= FRAGMENTO =
Suena fatal, casi tanto como lo de hacer una rellamada, que a veces se escucha con estupor mientras quien lo dice y su interlocutor, en general personajes sabihondos y respondones, lo asimilan perfectamente como una palabreja más que añadir a su diccionario guay poblado de todo ese tipo de barbarismos y pedruscos que confieren gran libertad a sus usuarios. «Lo importante es entenderse, ¿no?», justifican lamentablemente atentando contra la lengua de Cervantes que todavía hoy prestigia a los españoles por casi todo el universo. Ejemplos de ramplonería entusiasta como este se pueden enumerar por docenas, el culto a la mediocridad es una religión cada vez con más adeptos. Pero no sigo, ya es suficiente, los silencios son a veces igual de armoniosos y elocuentes en el lenguaje escrito que en los pentagramas si se manifiestan en el momento preciso.

= ENUNCIADO 1 =
Según el fragmento, ¿en qué otro ámbito, además del lenguaje escrito, los silencios son igual de armoniosos y elocuentes?
= ENUNCIADO 2 =
Transcribe literalmente el pasaje del fragmento que va desde "Suena fatal, casi" hasta "el momento preciso.".

[Datos almacenados]

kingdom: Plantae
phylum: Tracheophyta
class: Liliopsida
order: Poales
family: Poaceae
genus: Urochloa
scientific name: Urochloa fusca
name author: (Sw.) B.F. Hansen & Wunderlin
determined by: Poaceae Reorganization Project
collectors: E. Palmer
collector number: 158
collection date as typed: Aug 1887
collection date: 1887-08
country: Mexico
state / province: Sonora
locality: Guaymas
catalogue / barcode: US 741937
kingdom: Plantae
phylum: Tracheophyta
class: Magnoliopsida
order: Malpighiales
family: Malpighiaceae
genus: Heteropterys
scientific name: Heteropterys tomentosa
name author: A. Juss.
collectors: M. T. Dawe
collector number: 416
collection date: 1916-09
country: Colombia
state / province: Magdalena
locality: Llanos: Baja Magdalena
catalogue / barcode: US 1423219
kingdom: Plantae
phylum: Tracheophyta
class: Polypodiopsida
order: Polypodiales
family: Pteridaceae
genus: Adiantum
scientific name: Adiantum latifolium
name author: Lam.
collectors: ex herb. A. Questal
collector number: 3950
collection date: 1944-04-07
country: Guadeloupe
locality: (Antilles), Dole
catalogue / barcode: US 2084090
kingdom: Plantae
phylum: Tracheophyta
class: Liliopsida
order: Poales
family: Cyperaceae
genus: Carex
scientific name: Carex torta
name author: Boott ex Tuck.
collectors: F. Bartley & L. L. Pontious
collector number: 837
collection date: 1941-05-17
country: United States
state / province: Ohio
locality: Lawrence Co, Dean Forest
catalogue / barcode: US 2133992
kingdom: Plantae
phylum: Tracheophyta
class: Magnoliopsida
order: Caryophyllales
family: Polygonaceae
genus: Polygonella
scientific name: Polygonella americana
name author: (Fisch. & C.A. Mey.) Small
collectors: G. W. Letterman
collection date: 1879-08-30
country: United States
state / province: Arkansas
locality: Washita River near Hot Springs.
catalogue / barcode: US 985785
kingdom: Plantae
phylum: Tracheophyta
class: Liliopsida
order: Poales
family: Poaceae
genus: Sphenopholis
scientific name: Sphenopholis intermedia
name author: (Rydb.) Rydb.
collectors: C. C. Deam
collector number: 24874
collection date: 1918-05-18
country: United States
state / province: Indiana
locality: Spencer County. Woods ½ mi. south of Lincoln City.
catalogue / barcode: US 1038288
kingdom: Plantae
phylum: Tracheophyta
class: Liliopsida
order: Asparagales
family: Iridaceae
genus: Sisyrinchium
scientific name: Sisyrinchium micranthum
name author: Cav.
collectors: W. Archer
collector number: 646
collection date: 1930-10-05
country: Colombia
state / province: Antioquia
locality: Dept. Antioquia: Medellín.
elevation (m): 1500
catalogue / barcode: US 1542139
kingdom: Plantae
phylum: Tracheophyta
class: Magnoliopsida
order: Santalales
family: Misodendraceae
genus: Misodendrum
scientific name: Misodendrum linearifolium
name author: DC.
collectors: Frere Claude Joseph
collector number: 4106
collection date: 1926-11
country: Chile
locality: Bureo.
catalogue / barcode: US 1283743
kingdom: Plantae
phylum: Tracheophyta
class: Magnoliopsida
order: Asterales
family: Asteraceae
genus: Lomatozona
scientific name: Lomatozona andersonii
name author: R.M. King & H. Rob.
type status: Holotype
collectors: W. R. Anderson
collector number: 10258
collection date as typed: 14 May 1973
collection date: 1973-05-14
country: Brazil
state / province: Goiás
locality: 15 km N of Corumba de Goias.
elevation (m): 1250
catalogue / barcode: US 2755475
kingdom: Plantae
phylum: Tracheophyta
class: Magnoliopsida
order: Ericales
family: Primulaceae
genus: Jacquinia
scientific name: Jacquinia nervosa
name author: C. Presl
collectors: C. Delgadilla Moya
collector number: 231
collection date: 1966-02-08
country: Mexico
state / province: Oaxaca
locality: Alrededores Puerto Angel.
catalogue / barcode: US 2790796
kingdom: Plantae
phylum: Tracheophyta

= SOLUCIÓN 1 =
En los pentagramas, si se manifiestan en el momento preciso.

= SOLUCIÓN 2 =
Suena fatal, casi tanto como lo de hacer una rellamada, que a veces se escucha con estupor mientras quien lo dice y su interlocutor, en general personajes sabihondos y respondones, lo asimilan perfectamente como una palabreja más que añadir a su diccionario guay poblado de todo ese tipo de barbarismos y pedruscos que confieren gran libertad a sus usuarios. «Lo importante es entenderse, ¿no?», justifican lamentablemente atentando contra la lengua de Cervantes que todavía hoy prestigia a los españoles por casi todo el universo. Ejemplos de ramplonería entusiasta como este se pueden enumerar por docenas, el culto a la mediocridad es una religión cada vez con más adeptos. Pero no sigo, ya es suficiente, los silencios son a veces igual de armoniosos y elocuentes en el lenguaje escrito que en los pentagramas si se manifiestan en el momento preciso.